As sticky as many apps may be - most phones spend a lot of time in pockets. This is very true in some of the sectors we work in - venues, visitor attractions and music and sporting events.
There are some cases where location data may only be required when an app is in use. For example:
However many uses of customer location data are different. Two very common examples are geo-fencing, and business analytics. Almost all location and indoor positioning services will claim to support them.
Background location, or 'always on location' is much more challenging than the foreground only case. Mobile operating systems allow us to do less in background - mostly in order to preserve battery life. Many techniques used for indoor positioning use power hungry sensors. These include accelerometers, gyros and magnetometers.
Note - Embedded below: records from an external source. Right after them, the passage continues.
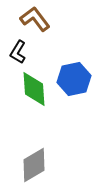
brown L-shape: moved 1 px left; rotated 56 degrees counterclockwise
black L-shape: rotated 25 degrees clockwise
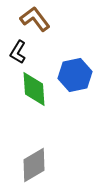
blue hexagon: moved 1 px right, 4 px up
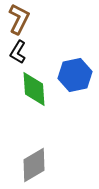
brown L-shape: moved 16 px left; rotated 64 degrees clockwise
Even if these can be used in background, the battery drain may make it unwise.
For example indoor wayfinding needs very accurate and frequent location updates. So systems built mainly for this purpose tend to use techniques that don’t work well for background data gathering. And therefore don’t work well for geo-fencing or for footfall analytics.
Some techniques just don't work at all for background location. New indoor positioning technologies involving modulating light from special LED fixtures have generated a lot of interest. This may work well for wayfinding, navigation, and contextual search. But it's a non-starter for proximity notifications or footfall analytics.
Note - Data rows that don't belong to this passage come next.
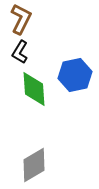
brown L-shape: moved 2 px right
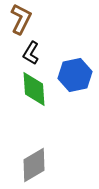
black L-shape: moved 11 px right, 1 px down
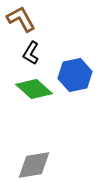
brown L-shape: rotated 56 degrees counterclockwise
green diamond: rotated 45 degrees counterclockwise
gray diamond: rotated 21 degrees clockwise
Some techniques are designed to deliver background location, but for a very patricular use case only. Beacon proximity platforms can easily trigger messages while apps are not in use. But they don’t always provide the data needed for complex context or footfall analytics. We've heard our customers say 'you can't generate heatmaps from beacon data'.
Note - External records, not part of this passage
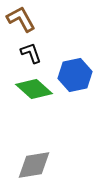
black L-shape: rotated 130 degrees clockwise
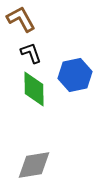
green diamond: rotated 48 degrees clockwise
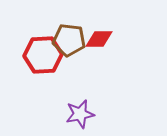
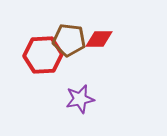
purple star: moved 15 px up
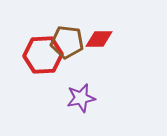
brown pentagon: moved 2 px left, 2 px down
purple star: moved 1 px right, 1 px up
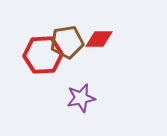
brown pentagon: rotated 16 degrees counterclockwise
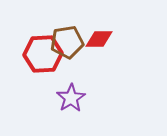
red hexagon: moved 1 px up
purple star: moved 10 px left; rotated 20 degrees counterclockwise
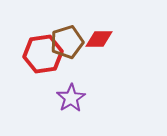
brown pentagon: rotated 8 degrees counterclockwise
red hexagon: rotated 6 degrees counterclockwise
Mobile analytics platforms often collect location data. But frequently this is limited to the location of users during the sessions that are being monitored.
So look carefully at any location solution you might want to use for footfall analytics or for contextual marketing. Does it use techniques that don't work well in background (like light signals, or inertial sensors). Is it designed primarily for foreground use cases like indoor navigation. Is it designed for a very specific function, like gathering app session data, or using beacons to trigger messages. These are signs that the solution might not be optimised for contextual marketing and footfall analytics.
And you need to look carefully. Here’s a real example.
We looked at the website for a well known indoor positioning company. They sell ‘indoor analytics’ to help you ‘understand your customers’. Buried in the documentation they say this. ‘Calculating a position while your app is not visible to the user is currently not possible. Please refer to the standard iBeacon API provided by iOS for such use cases.’.